Winner of every significant art prize worldwide, including representation at biennials and triennials from Mexico to Moscow, New York, Shanghai, Sydney and more, Lozano-Hemmer — by including us in his theatrical, immersive installations — makes us aware of what is happening with and the consequences of our present-day politics, scientific methods, social interactions, urban crowding, and environmental treatment.
“Unstable Presence,” on view through September 9 at Musée d’Art Contemporain de Montréal, presents 21 Lozano-Hemmer installations that include music, science, politics, sociology, poetry, and art history. He professes that the exhibition cannot be taken as a career retrospective since, at 50, he has years to create. Raised in Mexico City and now living in Montreal, he is most concerned with social interaction in urban spaces. He received his degree in chemistry, then worked in a molecular recognition lab, researching the basis for all processes in supramolecular chemistry, sorting and organizing components, looking at receptors and binding interactions. There’s hardly a difference between that and his artwork that looks at social and political receptors that sort and bind people, their cultural production and interactions. His work features language integrating artistic disciplines using technology, which he terms, “the language of our time.” Co-presence, meaning live and recorded video and audio data overlapping, both informs and threatens the audience.

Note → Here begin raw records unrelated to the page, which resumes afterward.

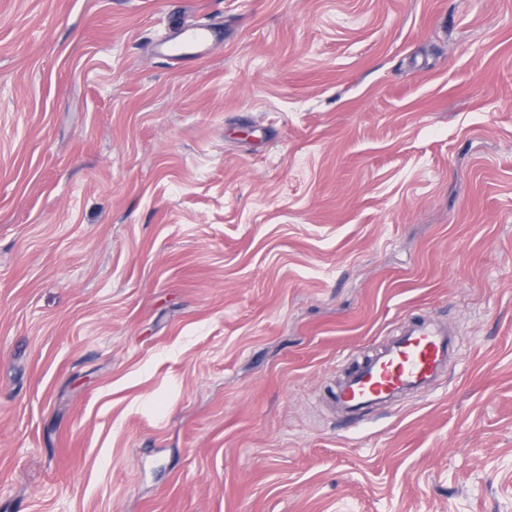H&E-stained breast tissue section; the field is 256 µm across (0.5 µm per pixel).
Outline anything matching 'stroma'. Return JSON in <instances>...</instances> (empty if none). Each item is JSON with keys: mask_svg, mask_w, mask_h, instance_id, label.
Returning <instances> with one entry per match:
<instances>
[{"mask_svg": "<svg viewBox=\"0 0 512 512\" xmlns=\"http://www.w3.org/2000/svg\"><path fill=\"white\" fill-rule=\"evenodd\" d=\"M0 512H512V0H0ZM185 45L196 47V52L193 53L194 57L200 58L207 47L213 41L217 40L222 35V28L220 26H210L205 28L189 27L182 32ZM457 352L456 338L446 326L423 318L408 320L376 353L345 369L330 402L344 421L360 423L373 409L405 394L436 390Z\"/></svg>", "mask_w": 512, "mask_h": 512, "instance_id": "obj_1", "label": "stroma"}]
</instances>
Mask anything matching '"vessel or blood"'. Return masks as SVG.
I'll list each match as a JSON object with an SVG mask.
<instances>
[{
	"mask_svg": "<svg viewBox=\"0 0 512 512\" xmlns=\"http://www.w3.org/2000/svg\"><path fill=\"white\" fill-rule=\"evenodd\" d=\"M221 34L218 26L190 27L183 32V42L201 54ZM457 352L449 328L423 318L408 320L376 353L345 369L330 392V402L346 422L360 423L373 409L404 395L436 390Z\"/></svg>",
	"mask_w": 512,
	"mask_h": 512,
	"instance_id": "1",
	"label": "vessel or blood"
}]
</instances>
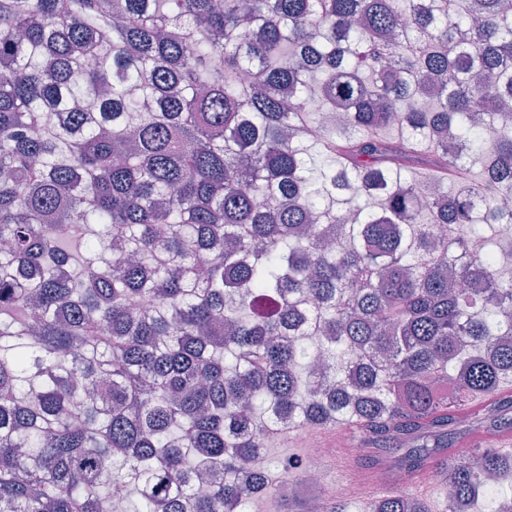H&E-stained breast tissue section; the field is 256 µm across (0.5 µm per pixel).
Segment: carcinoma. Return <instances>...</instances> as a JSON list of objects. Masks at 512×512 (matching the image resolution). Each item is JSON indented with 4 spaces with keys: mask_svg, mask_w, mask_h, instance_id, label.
<instances>
[{
    "mask_svg": "<svg viewBox=\"0 0 512 512\" xmlns=\"http://www.w3.org/2000/svg\"><path fill=\"white\" fill-rule=\"evenodd\" d=\"M508 199L512 0H0V512H247L339 424L512 512L454 448L512 430Z\"/></svg>",
    "mask_w": 512,
    "mask_h": 512,
    "instance_id": "1",
    "label": "carcinoma"
}]
</instances>
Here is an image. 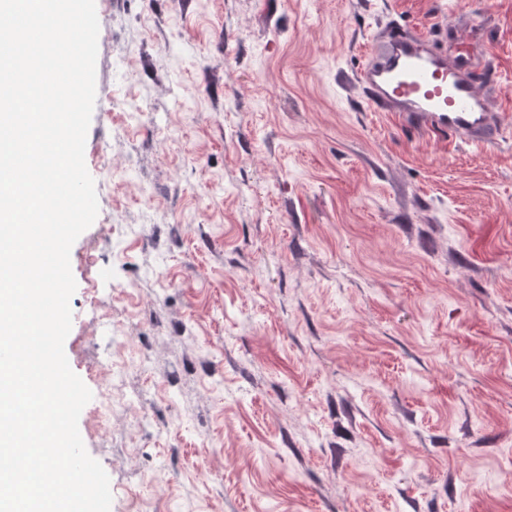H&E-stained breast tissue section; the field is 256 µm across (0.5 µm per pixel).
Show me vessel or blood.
<instances>
[{
  "label": "vessel or blood",
  "instance_id": "b4317fda",
  "mask_svg": "<svg viewBox=\"0 0 512 512\" xmlns=\"http://www.w3.org/2000/svg\"><path fill=\"white\" fill-rule=\"evenodd\" d=\"M361 81L377 111L409 117L427 132L470 143L488 142L495 133L487 99L461 68L431 50L426 35L394 32Z\"/></svg>",
  "mask_w": 512,
  "mask_h": 512
}]
</instances>
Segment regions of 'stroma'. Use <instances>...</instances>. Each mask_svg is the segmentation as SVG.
<instances>
[{
  "instance_id": "stroma-1",
  "label": "stroma",
  "mask_w": 512,
  "mask_h": 512,
  "mask_svg": "<svg viewBox=\"0 0 512 512\" xmlns=\"http://www.w3.org/2000/svg\"><path fill=\"white\" fill-rule=\"evenodd\" d=\"M95 4L64 351L111 512H512V0ZM396 24L470 59L497 140L370 108Z\"/></svg>"
}]
</instances>
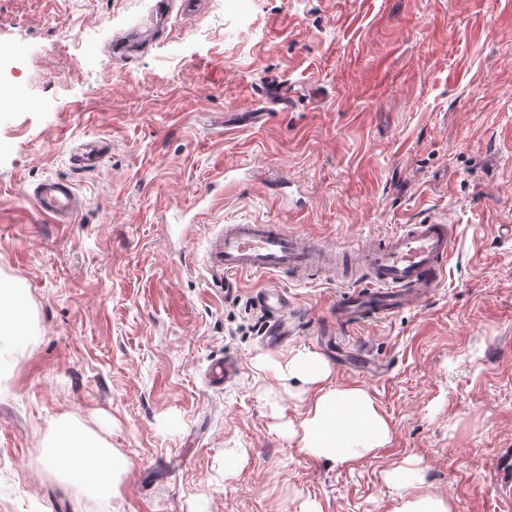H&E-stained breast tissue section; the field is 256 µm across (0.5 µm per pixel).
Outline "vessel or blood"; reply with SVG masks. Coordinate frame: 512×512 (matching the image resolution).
I'll list each match as a JSON object with an SVG mask.
<instances>
[{
	"label": "vessel or blood",
	"mask_w": 512,
	"mask_h": 512,
	"mask_svg": "<svg viewBox=\"0 0 512 512\" xmlns=\"http://www.w3.org/2000/svg\"><path fill=\"white\" fill-rule=\"evenodd\" d=\"M37 208L55 223L69 224L79 210L72 183L51 179L32 191ZM454 241L452 225L408 224L377 238L364 239L359 247V265L365 271L363 284L350 287L336 303L342 322L367 313L379 318L401 308L422 304L438 288ZM341 253L320 237H307L284 224H223L208 236L204 251L207 271L224 276L276 274L285 270L304 275L319 271L326 280L336 278ZM257 303L268 313L262 332L264 345L277 347L297 336L308 313L278 287L260 289ZM240 373L237 358L224 357L212 364L208 382L220 388Z\"/></svg>",
	"instance_id": "1"
}]
</instances>
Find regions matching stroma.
<instances>
[{"instance_id":"1","label":"stroma","mask_w":512,"mask_h":512,"mask_svg":"<svg viewBox=\"0 0 512 512\" xmlns=\"http://www.w3.org/2000/svg\"><path fill=\"white\" fill-rule=\"evenodd\" d=\"M153 6L0 0V83L19 97L0 112V278L28 290L0 366V512H392L385 476L410 457L454 512H512V0H198L113 58ZM221 166L246 180L209 191ZM49 178L74 184V223L29 198ZM433 221L457 235L438 290L358 324L333 316L344 283L200 262L216 224L350 247ZM266 286L312 318L273 349L253 328ZM299 350L369 391L388 446L351 467L299 451L278 422L303 404L257 367ZM227 354L239 378L209 387ZM61 418L130 461L117 494L46 466Z\"/></svg>"}]
</instances>
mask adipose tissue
<instances>
[{
    "label": "adipose tissue",
    "mask_w": 512,
    "mask_h": 512,
    "mask_svg": "<svg viewBox=\"0 0 512 512\" xmlns=\"http://www.w3.org/2000/svg\"><path fill=\"white\" fill-rule=\"evenodd\" d=\"M25 294L21 280L0 279V358L23 330ZM275 380L282 388L293 380L300 383L298 395L306 401L307 410L296 435L299 449L306 455L345 467L390 443L391 425L372 395L361 387L337 386L321 355L292 353L277 364ZM46 446L49 464L63 463L66 476L101 497L116 493L122 475L130 468L129 461L100 437L71 421L54 422ZM387 482L398 495L394 512H453L447 498L424 489L416 462L393 469Z\"/></svg>",
    "instance_id": "ef3b65f1"
}]
</instances>
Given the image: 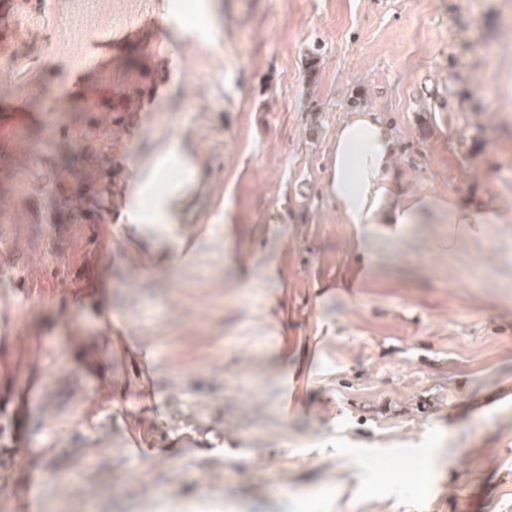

Entering Musée Montréal’s space, I first encountered “Pulse-Spiral” (2008, incandescent light bulbs, heart rate sensor, computer, dimmers and custom software). Holding handles for 10 seconds, my heart rate was recorded and added to an array of sounds and lights reproducing other heartbeats recorded before mine. That cone of lights reverberated with the accumulated heartbeats, recording the rhythm of a society. Limited to 300 pulsating light bulbs, it can only retain recordings of 300 participants at a time. If it could be bigger, would we light up the world with heartbeats, uniting us all in a syncopated rhythm? Beginning with a simple machine, a pump resembling the human heart, this exhibit links human bodies with machines, as Lozano-Hemmer continues to explore the similarities and boundaries of human vs. machine.